Staff Professional Development Update: June 2015

Staff Professional Development Update: June 2015
Posted on 06/08/2015
At the beginning of May, the Peabody School held their first ever professional retreats for classroom teachers and special educators. Our two full-day retreats (JK-2; 3-5) were held at the Museum of Science Lyman Library and Educator Resource Center.

The retreats were planned with purpose and intention. Teachers were asked to challenge themselves and one another as they explored their teaching practice, reflected on the work of the past year, and prepared for the upcoming school year.

To complement our science initiative / goal as outlined on our School Improvement Plan, Lesley Kennedy, manger of Teacher Professional Development at the Museum of Science, introduced the staff to the many resources available to educators at the museum and specifically the educator resource center. On both dates, we went into the museum exhibit halls to explore as learners with a lens on the National Science and Engineering standards and practices. Jk-2 teachers explored the Discovery Center and 3-5 teachers went in search of specific science practices in the different exhibits throughout the museum.

The staff participated in two different protocols meant to facilitate the sharing of ideas and important information. We selected our protocols from the Resource and Protocol Book compiled by School Reform Initiative: A Community of Learners. SRI, in its own words, is a “network of educators, dedicated to creating transformational learning communities fiercely committed to equity and excellence” (Resource and Protocol Book, p. 1). Furthermore, “protocols are tools for building the skills and culture necessary for reflective dialogue and collaboration” (Resource and Protocol Book, p. 1), hence our desire to actively seek out and use protocols specific to our needs. We believe strongly in the power of collaborative dialogue and reflection and we welcome the guidance and support protocols provide. Compass Points opened our day, “helping us understand how preferences affect our group work (Resource and Protocol Book, p. 154) and Connections, a protocol focused on reflection within the context of a group, guided the conclusion of our retreat.

A portion of the day was structured for teachers to collaborate with grade level colleagues for curriculum planning purposes. Teachers were asked to use and complete a planning tool to assist in their planning efforts. Each grade level team worked in different curriculum areas, specific to the goals and needs of their students. The second grade team, along with a special educator, worked on a literacy and social studies unit on geography. An important slice of the day focused on our School Improvement Plan, an active, living document in our community. Ms. Varella and Ms. Vecchiarello provided the teachers with SIP updates in both ELA and Math. Using a feedback and update form, teachers provided their thoughts and ideas for our plan moving forward, based both on the work we’ve done and their vision of where we need to go next. The Instructional Leadership Team will compile and read all of the feedback, and as a community, we will create a revised plan moving forward.

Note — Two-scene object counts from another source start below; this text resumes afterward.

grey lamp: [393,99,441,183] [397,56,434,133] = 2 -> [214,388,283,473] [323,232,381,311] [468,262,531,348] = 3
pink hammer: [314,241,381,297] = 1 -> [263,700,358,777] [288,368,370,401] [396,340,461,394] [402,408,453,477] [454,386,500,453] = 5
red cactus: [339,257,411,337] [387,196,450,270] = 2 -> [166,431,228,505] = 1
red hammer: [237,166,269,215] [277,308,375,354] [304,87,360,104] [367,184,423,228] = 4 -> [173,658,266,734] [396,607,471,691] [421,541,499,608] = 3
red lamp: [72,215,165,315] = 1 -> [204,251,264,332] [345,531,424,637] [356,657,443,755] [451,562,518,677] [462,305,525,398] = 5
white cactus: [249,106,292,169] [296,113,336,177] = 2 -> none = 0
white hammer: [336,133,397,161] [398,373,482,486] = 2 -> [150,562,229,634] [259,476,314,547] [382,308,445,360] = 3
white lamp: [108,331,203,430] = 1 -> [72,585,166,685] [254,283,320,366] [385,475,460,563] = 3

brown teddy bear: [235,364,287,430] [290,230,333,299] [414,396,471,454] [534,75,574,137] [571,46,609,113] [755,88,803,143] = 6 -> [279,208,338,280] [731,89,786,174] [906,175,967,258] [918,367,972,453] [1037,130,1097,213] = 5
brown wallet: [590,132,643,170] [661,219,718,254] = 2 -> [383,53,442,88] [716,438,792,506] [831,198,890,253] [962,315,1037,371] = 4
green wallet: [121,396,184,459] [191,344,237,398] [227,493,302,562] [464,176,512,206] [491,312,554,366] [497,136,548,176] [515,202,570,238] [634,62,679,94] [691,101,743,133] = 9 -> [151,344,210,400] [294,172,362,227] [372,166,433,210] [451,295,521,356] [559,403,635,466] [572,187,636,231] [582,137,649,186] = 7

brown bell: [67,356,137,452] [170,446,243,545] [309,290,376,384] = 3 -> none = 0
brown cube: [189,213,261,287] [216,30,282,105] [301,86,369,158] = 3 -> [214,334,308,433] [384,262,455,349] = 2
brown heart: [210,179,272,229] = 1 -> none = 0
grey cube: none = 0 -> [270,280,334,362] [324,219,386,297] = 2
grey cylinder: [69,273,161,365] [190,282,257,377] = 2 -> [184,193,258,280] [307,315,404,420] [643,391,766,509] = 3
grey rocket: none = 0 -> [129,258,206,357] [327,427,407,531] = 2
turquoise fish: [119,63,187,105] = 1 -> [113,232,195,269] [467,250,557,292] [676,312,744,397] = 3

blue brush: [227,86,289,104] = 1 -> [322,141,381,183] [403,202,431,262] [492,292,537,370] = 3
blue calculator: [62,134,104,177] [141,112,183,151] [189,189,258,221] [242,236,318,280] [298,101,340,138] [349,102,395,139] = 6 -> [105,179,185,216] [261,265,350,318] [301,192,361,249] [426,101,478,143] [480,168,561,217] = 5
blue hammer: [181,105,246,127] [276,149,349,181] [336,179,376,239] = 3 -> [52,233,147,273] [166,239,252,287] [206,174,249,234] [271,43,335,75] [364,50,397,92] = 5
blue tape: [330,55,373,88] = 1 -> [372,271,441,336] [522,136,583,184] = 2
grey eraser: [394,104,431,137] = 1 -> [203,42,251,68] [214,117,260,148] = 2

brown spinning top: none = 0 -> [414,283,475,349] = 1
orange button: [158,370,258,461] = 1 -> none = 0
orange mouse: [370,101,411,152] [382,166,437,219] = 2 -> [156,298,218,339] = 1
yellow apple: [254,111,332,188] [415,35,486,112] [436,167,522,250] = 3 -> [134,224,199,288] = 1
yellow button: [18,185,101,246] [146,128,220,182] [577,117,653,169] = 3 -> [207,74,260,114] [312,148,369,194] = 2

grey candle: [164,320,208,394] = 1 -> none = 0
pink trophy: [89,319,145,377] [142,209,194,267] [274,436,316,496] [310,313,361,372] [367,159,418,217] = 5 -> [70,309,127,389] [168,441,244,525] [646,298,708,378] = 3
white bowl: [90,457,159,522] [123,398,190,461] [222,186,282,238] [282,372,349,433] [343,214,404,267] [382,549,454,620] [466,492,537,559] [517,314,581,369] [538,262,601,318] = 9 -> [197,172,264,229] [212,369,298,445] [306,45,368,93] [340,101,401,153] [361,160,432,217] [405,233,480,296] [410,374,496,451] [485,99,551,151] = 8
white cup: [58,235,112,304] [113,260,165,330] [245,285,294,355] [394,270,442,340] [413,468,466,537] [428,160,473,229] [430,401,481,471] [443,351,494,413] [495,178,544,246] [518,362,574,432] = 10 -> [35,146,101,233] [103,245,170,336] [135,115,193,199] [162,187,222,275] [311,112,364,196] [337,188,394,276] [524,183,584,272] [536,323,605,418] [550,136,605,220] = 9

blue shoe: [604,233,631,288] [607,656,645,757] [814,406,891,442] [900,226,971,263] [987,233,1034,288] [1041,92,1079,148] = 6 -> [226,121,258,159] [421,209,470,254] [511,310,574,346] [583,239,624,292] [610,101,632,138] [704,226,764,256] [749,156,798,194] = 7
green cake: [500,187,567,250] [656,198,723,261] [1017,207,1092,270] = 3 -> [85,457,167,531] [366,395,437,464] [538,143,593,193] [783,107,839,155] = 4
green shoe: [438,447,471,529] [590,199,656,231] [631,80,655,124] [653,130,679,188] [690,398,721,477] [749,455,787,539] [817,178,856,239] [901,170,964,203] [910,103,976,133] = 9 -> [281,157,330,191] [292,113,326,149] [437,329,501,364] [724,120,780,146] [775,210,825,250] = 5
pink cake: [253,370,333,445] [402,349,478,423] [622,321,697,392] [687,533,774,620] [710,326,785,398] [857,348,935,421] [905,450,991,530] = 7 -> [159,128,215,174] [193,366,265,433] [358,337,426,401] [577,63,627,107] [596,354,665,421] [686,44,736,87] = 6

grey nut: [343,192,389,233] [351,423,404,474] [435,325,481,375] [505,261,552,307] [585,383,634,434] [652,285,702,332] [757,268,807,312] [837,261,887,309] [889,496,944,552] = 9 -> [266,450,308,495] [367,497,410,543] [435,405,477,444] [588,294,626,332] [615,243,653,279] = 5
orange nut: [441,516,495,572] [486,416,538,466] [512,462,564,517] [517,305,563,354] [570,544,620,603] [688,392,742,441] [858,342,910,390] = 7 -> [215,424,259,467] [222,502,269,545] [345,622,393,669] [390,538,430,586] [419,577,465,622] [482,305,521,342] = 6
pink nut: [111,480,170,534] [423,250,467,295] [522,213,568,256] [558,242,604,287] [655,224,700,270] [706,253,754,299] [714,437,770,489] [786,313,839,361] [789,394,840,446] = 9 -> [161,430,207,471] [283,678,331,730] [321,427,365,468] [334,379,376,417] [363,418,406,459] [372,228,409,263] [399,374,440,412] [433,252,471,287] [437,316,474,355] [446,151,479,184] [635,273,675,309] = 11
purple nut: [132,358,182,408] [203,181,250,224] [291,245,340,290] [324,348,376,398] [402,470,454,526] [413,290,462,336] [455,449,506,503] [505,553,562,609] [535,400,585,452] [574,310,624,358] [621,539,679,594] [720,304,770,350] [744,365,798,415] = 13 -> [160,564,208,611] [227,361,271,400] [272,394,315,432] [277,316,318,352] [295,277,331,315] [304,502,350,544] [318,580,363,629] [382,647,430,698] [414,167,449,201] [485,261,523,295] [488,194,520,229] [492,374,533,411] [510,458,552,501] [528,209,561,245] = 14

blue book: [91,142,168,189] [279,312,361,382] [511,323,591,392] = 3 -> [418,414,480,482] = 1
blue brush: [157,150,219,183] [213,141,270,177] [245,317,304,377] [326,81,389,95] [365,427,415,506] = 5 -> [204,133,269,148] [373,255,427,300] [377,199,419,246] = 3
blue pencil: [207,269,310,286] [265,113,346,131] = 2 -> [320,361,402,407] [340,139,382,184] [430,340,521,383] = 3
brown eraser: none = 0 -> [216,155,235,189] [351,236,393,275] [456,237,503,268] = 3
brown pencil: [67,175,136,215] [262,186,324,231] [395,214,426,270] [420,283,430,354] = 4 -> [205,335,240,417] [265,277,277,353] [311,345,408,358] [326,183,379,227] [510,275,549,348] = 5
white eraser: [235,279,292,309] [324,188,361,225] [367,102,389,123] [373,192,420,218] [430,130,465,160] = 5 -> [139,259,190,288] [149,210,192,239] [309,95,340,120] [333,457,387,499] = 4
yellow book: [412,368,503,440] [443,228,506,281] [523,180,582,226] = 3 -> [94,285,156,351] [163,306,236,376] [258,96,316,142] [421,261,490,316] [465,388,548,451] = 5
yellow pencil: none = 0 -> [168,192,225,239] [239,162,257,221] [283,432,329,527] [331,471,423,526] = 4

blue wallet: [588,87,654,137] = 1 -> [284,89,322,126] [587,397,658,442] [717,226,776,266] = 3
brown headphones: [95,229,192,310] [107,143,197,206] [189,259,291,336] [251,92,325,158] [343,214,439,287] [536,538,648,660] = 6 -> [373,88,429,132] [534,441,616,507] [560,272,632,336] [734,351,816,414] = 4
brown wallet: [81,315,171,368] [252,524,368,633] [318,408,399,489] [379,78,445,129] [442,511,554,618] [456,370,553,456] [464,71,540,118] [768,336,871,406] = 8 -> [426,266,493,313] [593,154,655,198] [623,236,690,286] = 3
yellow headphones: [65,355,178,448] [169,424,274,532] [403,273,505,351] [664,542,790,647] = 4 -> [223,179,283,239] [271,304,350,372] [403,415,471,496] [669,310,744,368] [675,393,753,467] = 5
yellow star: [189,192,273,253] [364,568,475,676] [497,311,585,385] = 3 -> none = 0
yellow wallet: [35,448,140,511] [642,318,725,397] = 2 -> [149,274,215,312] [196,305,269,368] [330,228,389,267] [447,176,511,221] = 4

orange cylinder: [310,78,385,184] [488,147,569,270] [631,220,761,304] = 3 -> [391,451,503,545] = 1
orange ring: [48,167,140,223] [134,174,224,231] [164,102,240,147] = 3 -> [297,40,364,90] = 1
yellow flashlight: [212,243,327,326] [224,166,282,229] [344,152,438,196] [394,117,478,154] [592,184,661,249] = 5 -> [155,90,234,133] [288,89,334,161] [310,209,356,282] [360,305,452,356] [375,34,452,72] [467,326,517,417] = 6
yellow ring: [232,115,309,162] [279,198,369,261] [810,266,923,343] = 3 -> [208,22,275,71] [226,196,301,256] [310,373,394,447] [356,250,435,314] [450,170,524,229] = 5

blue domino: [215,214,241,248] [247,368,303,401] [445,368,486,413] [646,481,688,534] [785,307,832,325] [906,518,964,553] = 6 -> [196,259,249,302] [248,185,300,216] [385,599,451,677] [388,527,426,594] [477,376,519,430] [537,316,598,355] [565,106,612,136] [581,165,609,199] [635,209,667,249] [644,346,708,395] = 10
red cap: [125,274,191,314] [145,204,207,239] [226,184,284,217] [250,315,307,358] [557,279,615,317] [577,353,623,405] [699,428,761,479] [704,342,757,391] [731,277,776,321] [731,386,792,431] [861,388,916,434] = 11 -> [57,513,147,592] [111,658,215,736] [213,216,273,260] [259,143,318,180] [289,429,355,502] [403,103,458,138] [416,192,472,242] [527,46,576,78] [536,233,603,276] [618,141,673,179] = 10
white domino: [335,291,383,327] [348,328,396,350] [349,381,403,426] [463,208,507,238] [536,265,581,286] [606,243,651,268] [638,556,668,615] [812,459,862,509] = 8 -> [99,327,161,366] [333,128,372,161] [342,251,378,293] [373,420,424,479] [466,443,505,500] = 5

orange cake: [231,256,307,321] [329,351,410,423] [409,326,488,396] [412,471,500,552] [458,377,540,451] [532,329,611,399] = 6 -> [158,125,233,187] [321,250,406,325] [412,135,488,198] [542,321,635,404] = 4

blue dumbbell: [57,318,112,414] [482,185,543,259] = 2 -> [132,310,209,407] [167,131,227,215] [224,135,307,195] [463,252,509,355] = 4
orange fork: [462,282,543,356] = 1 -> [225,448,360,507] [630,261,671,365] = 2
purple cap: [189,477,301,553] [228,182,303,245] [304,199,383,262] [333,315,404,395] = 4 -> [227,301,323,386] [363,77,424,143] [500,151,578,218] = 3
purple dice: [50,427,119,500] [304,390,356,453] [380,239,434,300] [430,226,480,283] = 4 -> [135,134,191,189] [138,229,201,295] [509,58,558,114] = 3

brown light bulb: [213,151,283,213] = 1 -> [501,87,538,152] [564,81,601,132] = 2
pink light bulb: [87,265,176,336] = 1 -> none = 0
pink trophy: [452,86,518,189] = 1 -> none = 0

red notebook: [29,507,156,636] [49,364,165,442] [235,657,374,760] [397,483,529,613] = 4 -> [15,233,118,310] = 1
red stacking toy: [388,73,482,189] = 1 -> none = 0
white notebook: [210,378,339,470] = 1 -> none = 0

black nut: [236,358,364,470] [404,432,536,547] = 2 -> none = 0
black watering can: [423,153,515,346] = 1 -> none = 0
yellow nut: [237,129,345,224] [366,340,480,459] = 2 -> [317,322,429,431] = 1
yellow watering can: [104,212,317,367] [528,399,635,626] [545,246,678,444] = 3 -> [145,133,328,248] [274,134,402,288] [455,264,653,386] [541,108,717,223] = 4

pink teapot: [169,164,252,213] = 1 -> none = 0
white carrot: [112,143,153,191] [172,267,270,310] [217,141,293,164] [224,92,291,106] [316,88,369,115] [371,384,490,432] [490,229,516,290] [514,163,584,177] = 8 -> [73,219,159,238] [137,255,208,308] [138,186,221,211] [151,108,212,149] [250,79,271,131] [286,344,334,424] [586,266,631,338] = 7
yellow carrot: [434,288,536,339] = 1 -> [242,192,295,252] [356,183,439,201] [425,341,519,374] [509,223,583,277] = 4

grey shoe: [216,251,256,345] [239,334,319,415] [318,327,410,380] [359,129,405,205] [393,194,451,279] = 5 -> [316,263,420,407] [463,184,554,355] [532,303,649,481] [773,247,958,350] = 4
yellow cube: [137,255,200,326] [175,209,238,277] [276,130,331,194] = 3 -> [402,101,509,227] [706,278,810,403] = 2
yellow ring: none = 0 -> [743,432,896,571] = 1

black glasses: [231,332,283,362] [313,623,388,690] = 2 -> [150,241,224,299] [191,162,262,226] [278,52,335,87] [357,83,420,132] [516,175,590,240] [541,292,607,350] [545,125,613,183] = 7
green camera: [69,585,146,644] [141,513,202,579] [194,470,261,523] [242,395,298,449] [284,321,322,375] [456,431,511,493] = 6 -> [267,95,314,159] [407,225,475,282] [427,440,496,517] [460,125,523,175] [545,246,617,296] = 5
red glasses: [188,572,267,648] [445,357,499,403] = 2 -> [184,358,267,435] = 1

The introduction and overview of the year-long Data Wise process completed by the fifth grade team, along with Ms. Ford, Ms. Varella, and Ms. Vecchiarello, was one highlight of the day’s agenda. The Data Wise Project at Harvard Graduate School of Education is a program intent to “transform mountains of data on student achievement into an action plan that will improve instruction and increase student learning” (Boudett, City, and Murnane. p.1). Mr. Bob Ettinger, the Superintendent’s intern, invited leadership teams to take on this project and we jumped at the opportunity to participate in this exploration and journey. Ms. Ford, Ms. Varella, Ms. Vecchiarello, Ms. Bielecki, Mr. Kelly, and Ms. Serrao dove into this collaboration to improve teaching and learning at the Peabody. The fifth grade team agreed to take on this challenge and our work focused, this time, on mathematics. What we learned was immense and reached far beyond our original expectations. The experience was transformative, leading us to rethink many of our beliefs and ideas about teaching, learning, and making a difference in the lives of all students. Collectively, we own the theory of action set forth in Chapter 10 of Data Wise: (pp.205-218):
–model the Data Wise Improvement Process and Habits of Mind 

–build the knowledge and skill of others 

–think big, focus small 
–act and adjust quickly, based on evidence 

–capture and share learning 

–build collective skill and confidence 

–extend the work of improvement

Following our Connections protocol, participants were invited to share their ideas and thoughts with a written reflection. Teacher responses were honest, deep, and powerful. All in all, the retreat experiences were positive and a phenomenal use of teacher time as they had the rare chance to discuss important issues and collaborate on their practice. We look forward to continuing our teacher retreats, building on the successes of this year’s outings.